▶ _Excerto selecionado_:
________________________

Distracção ou coisa pior ?
Em artigo de opinião hoje no Público a jornalista São José Almeida escreve designadamente o seguinte: «Nomeadamente, no que diz respeito aos alinhamentos e ao discurso
sobre questões sobre as quais o PCP já foi claro no passado. Como é o
caso da forma como matiza a demarcação em relação às críticas ao que
foram os regimes comunistas de Leste, em particular na União Soviética.
Mas também na interpretação que faz dos regimes autodenominados
socialistas ou comunistas que existem hoje, de Cuba à China, não
esquecendo a Coreia do Norte.
Reduzir a solidariedade que
manifesta para com estas ditaduras ao facto de elas estarem cercadas
pelo imperialismo capitalista é quase uma argumentação pueril, que
esquece o totalitarismo e a opressão nesses países. E entra em
contradição profunda com a garantia, que as Teses juram e que Jerónimo
de Sousa reafirma na entrevista, de que o PCP não concebe um socialismo
que não tenha como característica estrutural e essencial a democracia.
Deixando no ar a dúvida sobre se o PCP tem vergonha de criticar os
poucos países que se dizem comunistas que restam ou se não é sincero
nas suas convicções democráticas.»
Sobre isto, e procurando deliberadamente a sobriedade, apenas dois pontos:
A autora destas afirmações que por sinal até assina hoje no jornal uma peça intitulada «As Teses de A a Z» pelos vistos não conseguiu tropeçar neste ponto 1.3.15 das Teses/projecto de Resolução Política do XX Congresso do PCP que reza :
«Os países que afirmam como orientação e objectivo a construção de sociedades socialistas – China, República Popular Democrática da Coreia, Cuba, Laos e Vietname –constituem, na sua grande diversidade de situações quanto ao grau de desenvolvimento económico e social e modelos sócio-políticos, um importante factor de contenção aos objectivos de domínio mundial do imperialismo. É hoje ainda mais claro que estes países são alvo de um conjunto de manobras de pressão económica e financeira, de desestabilização e ingerência, de ofensiva ideológica e de cerco geoestratégico que condicionam, a par com os efeitos da crise do capitalismo a que não estão imunes, o seu próprio desenvolvimento e opções de política económica e relações internacionais. Simultaneamente, e numa relação dialéctica entre questões internas e condições externas, os países que afirmam como orientação e objectivo a construção das sociedades socialistas enfrentam desafios e contradições que em alguns casos suscitam legítimas preocupações e dúvidas sobre a sua situação e evolução.
O PCP acompanha a evolução destes países e as orientações dos respectivos partidos comunistas, quer quanto às suas tarefas internas, quer quanto ao seu posicionamento na situação internacional. Rejeitando a ideia de modelos únicos de transformação social e afirmando o seu próprio projecto de construção de uma sociedade socialista em Portugal,o PCP considera que a evolução destes países deve continuar a merecer uma permanente e cuidada observação e análise, seja pelas experiências e realizações, seja pelas interrogações e discordâncias, algumas de princípio, suscitadas por certasrientações em alguns destes países, independentemente das suas particularidades,percurso e história, nomeadamente quanto a orientações que se distanciam de princípiose características de edificação de sociedades socialistas, seja no plano da organização económica, seja no plano do sistema político.»

________________________

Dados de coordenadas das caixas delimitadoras
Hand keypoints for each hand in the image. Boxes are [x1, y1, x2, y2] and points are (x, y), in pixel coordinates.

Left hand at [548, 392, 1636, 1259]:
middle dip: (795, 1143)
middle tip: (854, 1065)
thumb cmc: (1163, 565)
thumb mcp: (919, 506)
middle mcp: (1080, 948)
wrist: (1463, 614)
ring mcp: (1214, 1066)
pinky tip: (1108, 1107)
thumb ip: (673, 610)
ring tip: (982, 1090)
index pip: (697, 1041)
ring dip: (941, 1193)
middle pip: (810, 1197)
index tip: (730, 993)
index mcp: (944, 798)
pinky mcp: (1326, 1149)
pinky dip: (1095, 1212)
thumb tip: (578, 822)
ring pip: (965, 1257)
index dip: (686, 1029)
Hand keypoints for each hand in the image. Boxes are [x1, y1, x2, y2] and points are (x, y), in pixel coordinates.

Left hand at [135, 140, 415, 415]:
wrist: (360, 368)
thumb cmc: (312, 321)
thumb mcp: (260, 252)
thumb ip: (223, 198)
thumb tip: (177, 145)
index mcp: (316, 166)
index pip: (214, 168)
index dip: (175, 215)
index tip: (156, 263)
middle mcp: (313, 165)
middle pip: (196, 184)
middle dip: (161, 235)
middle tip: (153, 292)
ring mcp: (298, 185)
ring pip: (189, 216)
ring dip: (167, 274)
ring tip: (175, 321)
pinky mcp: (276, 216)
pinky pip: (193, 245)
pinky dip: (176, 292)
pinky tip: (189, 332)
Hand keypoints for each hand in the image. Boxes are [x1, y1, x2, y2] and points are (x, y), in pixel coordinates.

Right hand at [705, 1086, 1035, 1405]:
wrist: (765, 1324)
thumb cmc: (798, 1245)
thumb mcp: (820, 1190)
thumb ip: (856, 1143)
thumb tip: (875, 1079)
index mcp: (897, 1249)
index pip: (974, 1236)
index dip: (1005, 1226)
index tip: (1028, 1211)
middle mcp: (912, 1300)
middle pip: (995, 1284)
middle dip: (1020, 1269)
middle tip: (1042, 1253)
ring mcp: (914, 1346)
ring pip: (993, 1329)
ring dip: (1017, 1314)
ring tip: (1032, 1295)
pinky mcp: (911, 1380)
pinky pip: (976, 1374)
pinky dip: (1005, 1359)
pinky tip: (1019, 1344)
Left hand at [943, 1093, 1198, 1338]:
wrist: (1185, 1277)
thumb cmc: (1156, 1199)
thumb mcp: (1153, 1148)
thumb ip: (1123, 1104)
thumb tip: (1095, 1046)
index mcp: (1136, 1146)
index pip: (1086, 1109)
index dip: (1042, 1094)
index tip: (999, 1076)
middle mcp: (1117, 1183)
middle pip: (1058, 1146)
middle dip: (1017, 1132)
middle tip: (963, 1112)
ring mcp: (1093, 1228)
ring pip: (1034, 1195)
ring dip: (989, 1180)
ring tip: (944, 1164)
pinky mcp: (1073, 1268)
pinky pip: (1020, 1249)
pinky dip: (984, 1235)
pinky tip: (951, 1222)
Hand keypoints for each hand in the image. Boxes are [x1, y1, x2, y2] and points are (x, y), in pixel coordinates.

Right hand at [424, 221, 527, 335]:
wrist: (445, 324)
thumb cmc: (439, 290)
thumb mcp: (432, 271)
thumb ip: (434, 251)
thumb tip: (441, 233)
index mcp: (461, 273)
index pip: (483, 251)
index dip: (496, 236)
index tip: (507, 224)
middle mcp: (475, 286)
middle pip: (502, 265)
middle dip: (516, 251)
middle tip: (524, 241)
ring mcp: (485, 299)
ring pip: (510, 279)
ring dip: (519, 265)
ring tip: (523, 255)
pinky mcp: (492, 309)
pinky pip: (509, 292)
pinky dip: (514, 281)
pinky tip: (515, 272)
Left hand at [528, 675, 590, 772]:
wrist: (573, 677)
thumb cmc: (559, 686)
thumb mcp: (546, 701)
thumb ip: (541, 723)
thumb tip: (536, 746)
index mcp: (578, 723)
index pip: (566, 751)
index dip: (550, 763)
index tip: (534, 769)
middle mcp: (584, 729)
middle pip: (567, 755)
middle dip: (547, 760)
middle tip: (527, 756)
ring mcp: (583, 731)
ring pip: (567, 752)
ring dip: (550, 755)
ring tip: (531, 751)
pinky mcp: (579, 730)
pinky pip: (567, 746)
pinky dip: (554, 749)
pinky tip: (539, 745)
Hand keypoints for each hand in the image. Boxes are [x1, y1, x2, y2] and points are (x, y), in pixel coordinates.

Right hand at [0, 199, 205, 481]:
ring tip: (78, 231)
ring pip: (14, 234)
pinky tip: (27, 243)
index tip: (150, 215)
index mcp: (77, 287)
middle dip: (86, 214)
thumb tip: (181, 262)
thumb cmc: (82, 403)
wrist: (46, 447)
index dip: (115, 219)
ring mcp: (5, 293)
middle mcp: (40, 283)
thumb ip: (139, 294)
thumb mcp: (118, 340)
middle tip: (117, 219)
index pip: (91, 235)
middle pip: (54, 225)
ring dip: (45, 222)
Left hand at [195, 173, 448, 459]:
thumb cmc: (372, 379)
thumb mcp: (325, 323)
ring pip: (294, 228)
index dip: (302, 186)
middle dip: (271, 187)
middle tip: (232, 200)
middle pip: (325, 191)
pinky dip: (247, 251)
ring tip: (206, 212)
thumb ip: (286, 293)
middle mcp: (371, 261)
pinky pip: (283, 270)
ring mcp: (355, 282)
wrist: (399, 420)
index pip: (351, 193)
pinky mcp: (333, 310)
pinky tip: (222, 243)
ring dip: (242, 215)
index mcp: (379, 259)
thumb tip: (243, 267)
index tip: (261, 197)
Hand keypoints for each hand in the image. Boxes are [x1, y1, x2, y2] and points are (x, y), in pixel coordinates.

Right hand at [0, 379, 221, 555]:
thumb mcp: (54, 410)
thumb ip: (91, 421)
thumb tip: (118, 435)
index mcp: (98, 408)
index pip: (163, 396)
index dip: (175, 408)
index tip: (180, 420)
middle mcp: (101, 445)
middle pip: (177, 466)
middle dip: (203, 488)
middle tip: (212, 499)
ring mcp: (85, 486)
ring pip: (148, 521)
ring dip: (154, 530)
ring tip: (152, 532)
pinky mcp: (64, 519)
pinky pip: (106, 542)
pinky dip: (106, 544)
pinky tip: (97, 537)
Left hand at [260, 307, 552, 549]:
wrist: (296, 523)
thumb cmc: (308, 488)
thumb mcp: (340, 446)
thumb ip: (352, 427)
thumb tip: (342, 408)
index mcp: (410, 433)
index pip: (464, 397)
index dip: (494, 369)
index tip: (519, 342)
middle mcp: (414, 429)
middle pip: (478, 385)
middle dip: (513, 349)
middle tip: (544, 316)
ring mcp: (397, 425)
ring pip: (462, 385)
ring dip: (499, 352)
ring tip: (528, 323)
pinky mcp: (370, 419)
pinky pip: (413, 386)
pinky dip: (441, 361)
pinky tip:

________________________

Consegue retomar o texto sobre as Teses do XX Congresso do PCP e continuá-lo a partir da última frase apresentada?

Quanto ao mais, cabe perguntar porque raio haveria ou precisaria o PCP de, de quatro em quatro anos, em cada Congresso, voltar a repetir o que está escrito há bastante tempo no Programa de Partido, documento aliás de valor superior a qualquer Resolução de Congresso e de onde consta o seguinte (sobretudo para quem não souber ou tiver esquecido) :
«Apesar das grandes transformações e realizações democráticas
revolucionárias de carácter económico, social e cultural, acabou por
instaurar-se e instituir-se naqueles países em determinadas
circunstâncias históricas um «modelo» que violou características
essenciais de uma sociedade socialista e se afastou, contrariou e
afrontou aspectos essenciais dos ideais comunistas. Em vez do poder
político do povo, um poder excessivamente centralizado nas mãos de uma
burocracia cada vez mais afastado da intervenção e vontade das massas e
cada vez menos sujeito a mecanismos fiscalizadores da sua actuação. Em
vez do aprofundamento da democracia política, a acentuação do carácter
autoritário do Estado. Em vez de uma economia dinamizada pela
propriedade social dos principais meios de produção, uma economia
excessivamente estatizada desincentivando progressivamente o
empenhamento dos trabalhadores e a produtividade. Em vez de um partido
de funcionamento democrático, enraizado nas massas e delas recebendo
energias revolucionárias, um centralismo burocrático baseado na
imposição administrativa de decisões, tanto no partido como no Estado,
agravado pela fusão e confusão das funções do Estado e do partido. Em
vez de uma teoria viva e criativa, a sua dogmatização e
instrumentalização.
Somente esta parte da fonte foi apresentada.